Homebuyers on the hunt for the perfect house have a lot of small details to pay attention to from location, to floor plan, to landscaping potential. This is why it can be really easy to overlook major signs of damage in a home that indicate a home is likely to collapse.
Before you buy a home, you want to be certain of the structural integrity of the home or you risk having to face very expensive repairs when you should be enjoying your new home. Even if you plan to buy a house in cash and don’t have any lenders to keep happy, it’s a good idea to hire a home inspector to help catch issues that indicate the structure of a home isn’t secure. When you're touring homes and properties, here are a few things to look out for.
While you may not pay too much attention to concrete, this not-so-exciting material can reveal major signs of damage that can lead to a house collapsing. Concrete is often held in place by steel reinforcing bars and if those bars begin to deteriorate, then the concrete may not hold in place.
This type of damage can be more common in homes near the ocean - the salt that blows off the water can be corrosive. Even hairline cracks in concrete can be signs that a house doesn’t have enough support anymore. Keep an eye out for dark brown stains as well as they’re a sign that steel reinforcement bars are corroding.
Another sign that a house may be at risk for collapse is mushy soil. As easy as it is to write off squishy grounds as a landscaping issue - especially if you live somewhere where it rains a lot - it’s a good idea to give that soil a second look as it may be a result of water leakage in the home. A home can sink in soft soil and is a sign of extensive and prolonged water damage. You may even see the porch pulling away from the house from outside.
Examining the inside of the home is just as helpful as reviewing what’s going on outside. If you find cracks in your floors, walls, moldings, or window frames, that can indicate some movements in the foundation. If wider cracks begin to appear, it may be too late to repair the damage so don’t ignore small cracks for long.
If your home is in a fairly rainy area, you may already be familiar with having a damp crawl space. While moisture in a crawl space is normal, that dampness can lead to bigger trouble down the road such as termites, mold, and rotting wooden frames. This moisture can also lead to that wet soil we mentioned earlier that can cause your home to sink.
Bowing or uneven floors that are separated from the wall can be a sign that a home is likely to collapse. Look for sunken, heaved, or sloped areas on floors inside the building. They may also feel bouncy. Don’t forget to check if the wall moldings are out-of-place, too.
Doors that are no longer aligned to the frame or don't shut and open properly, or open on their own, may be a sign of foundation issues. If you see any diagonal cracks beginning at the top corners of any windows or doors that extend towards the ceilings, then that may be another indication of a shifting foundation. You don’t have to worry about every hairline crack you see, but major cracks are cause for concern.

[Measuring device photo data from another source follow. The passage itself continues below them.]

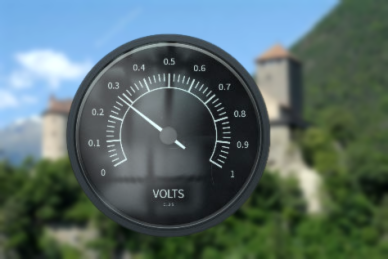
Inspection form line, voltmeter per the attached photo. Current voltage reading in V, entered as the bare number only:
0.28
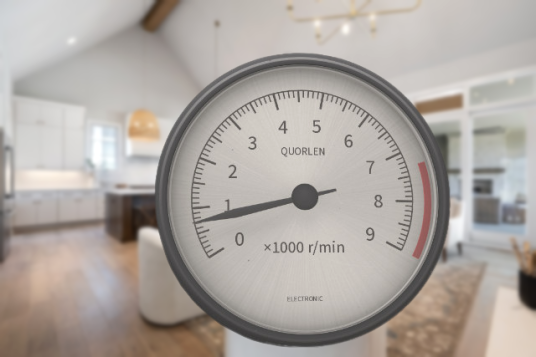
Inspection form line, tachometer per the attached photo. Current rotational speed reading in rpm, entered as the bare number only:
700
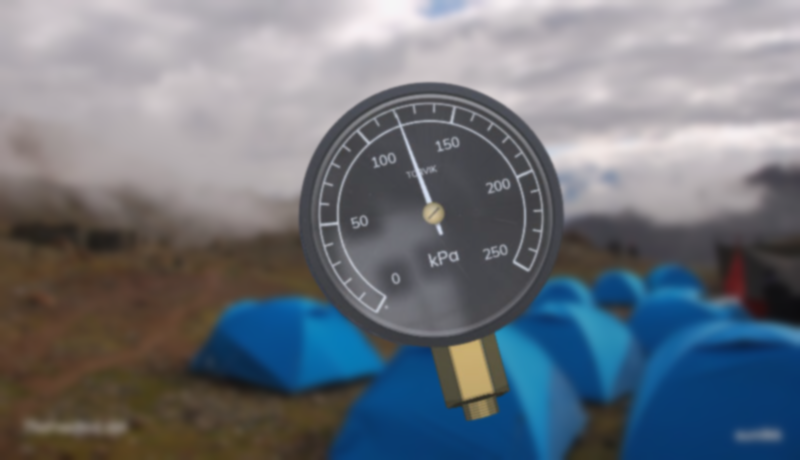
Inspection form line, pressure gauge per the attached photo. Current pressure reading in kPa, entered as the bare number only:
120
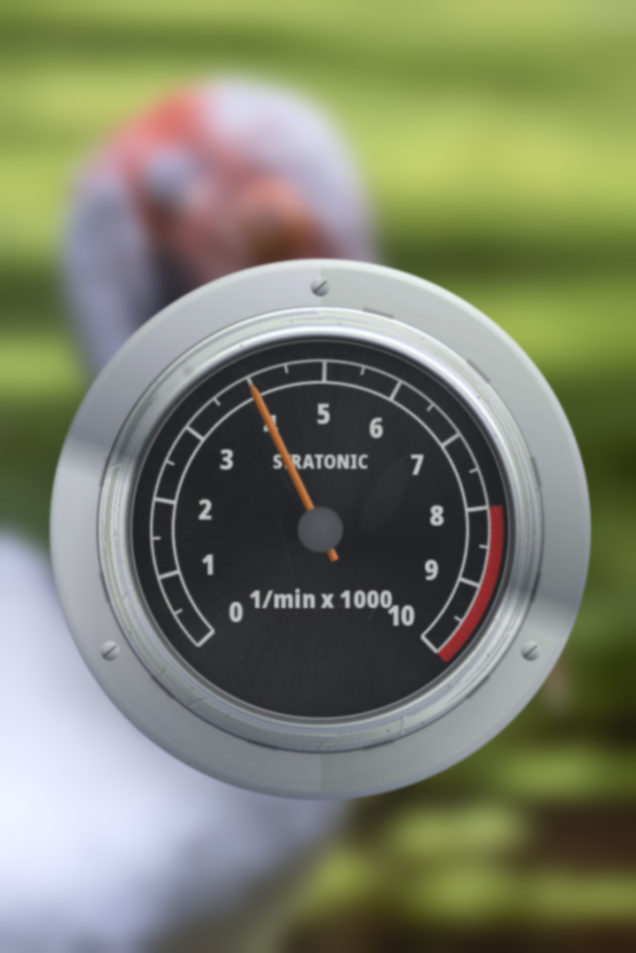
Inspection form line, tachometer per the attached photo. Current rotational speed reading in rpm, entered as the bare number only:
4000
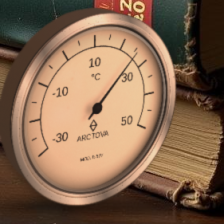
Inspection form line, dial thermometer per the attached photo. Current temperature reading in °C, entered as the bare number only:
25
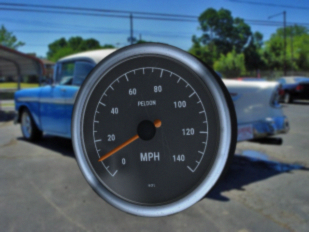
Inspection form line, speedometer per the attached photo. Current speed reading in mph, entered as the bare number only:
10
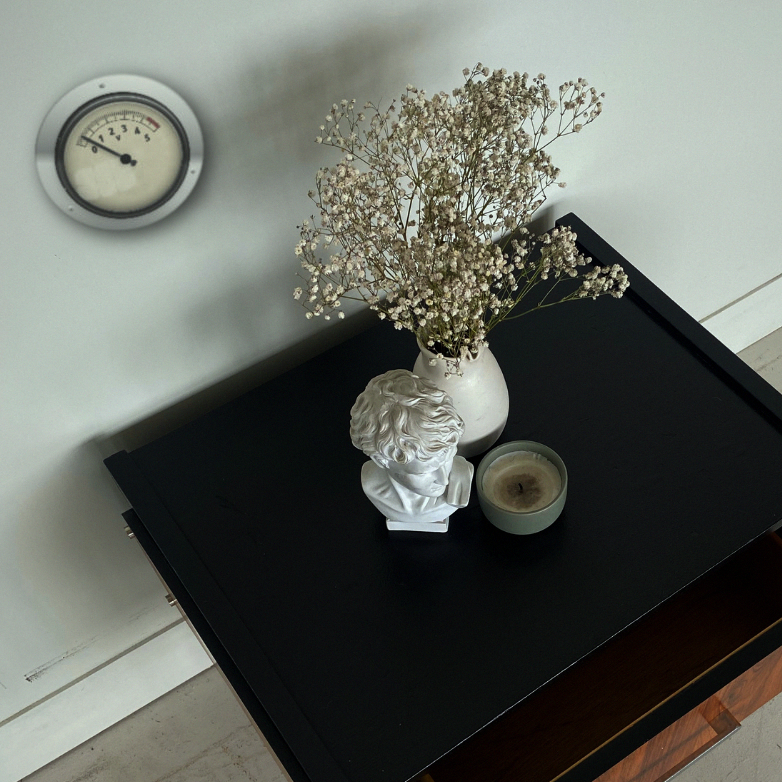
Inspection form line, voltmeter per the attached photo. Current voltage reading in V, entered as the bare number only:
0.5
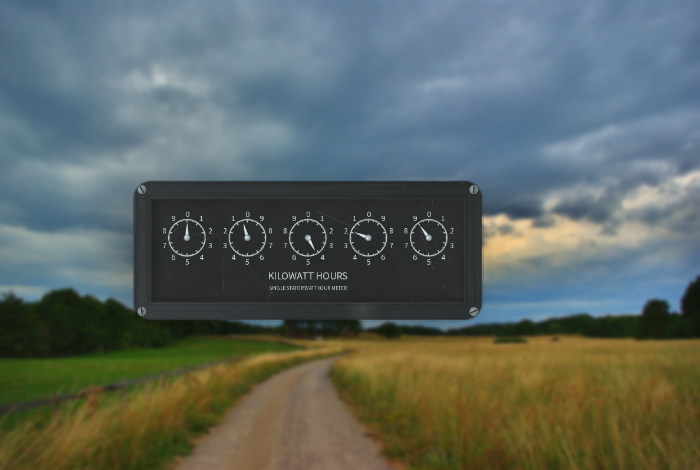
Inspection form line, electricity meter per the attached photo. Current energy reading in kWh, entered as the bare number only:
419
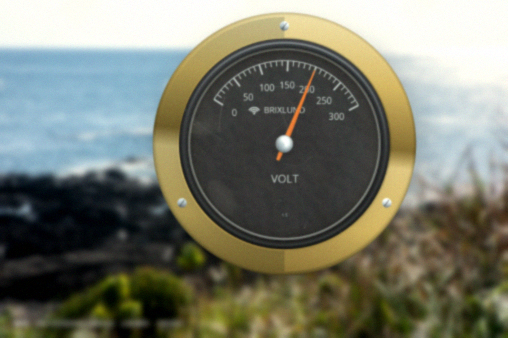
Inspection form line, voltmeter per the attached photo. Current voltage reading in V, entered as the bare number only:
200
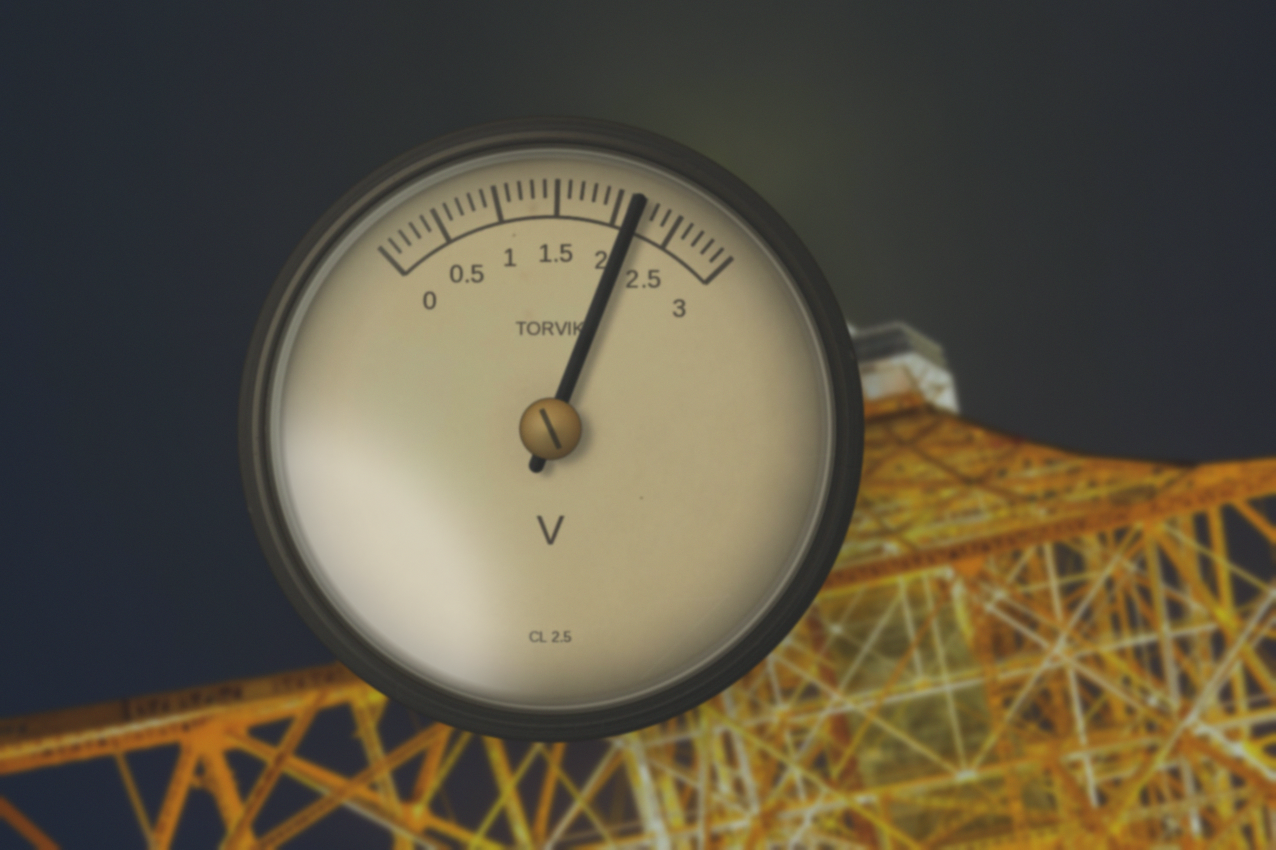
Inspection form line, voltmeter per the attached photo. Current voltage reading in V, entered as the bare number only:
2.15
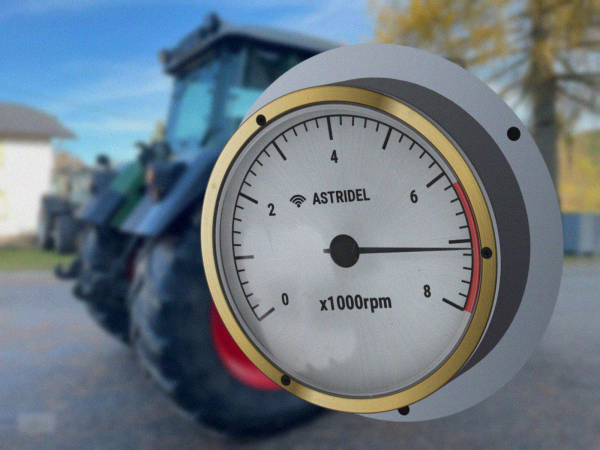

Cracks in the walls can be easy to catch, but don’t forget to give the chimney a close review. A chimney with cracks or one that separated from the house can mean that a house is on its way to collapse.
You can keep an eye out for common signs of structural damage (like the ones outlined above), but if you have serious concerns about structural issues with a home you want to buy, it’s best to consult a professional.
A professional home inspector or structural engineer can give you some much needed insight into whether smaller issues like cracks or damp soil are a sign of a much larger problem and if you need foundation repair.
Homeowners insurance often covers structural repairs, so if you already bought a home with structural integrity issues, don’t forget to give your insurance agent a call to see what financial assistance you qualify for.
Related: What makes a building condemned?
It may feel sudden when a house collapses, but generally houses don’t collapse suddenly. It can take years for major foundation problems to develop, which is why it’s so helpful to catch the warning signs of collapse sooner rather than later.
You can tell if a floor will collapse by looking at the floors for foundation damage (cracks, uneven floors, bowing, etc.), but the warning signs can also appear as cracks in walls or window frames. A slight shift in the foundation can lead to issues like struggling to open or close a door or window, which can also be a sign a floor is at risk of caving in. Take all warning signs of foundation issues seriously since they can lead to major damage.
Sagging roof, loud creaking or popping noises, and cracks to the exterior wall to the building are all signs of a potential roof collapse. Weather damage can also cause issues so look out for roof leaks after excessive snow or heavy rains.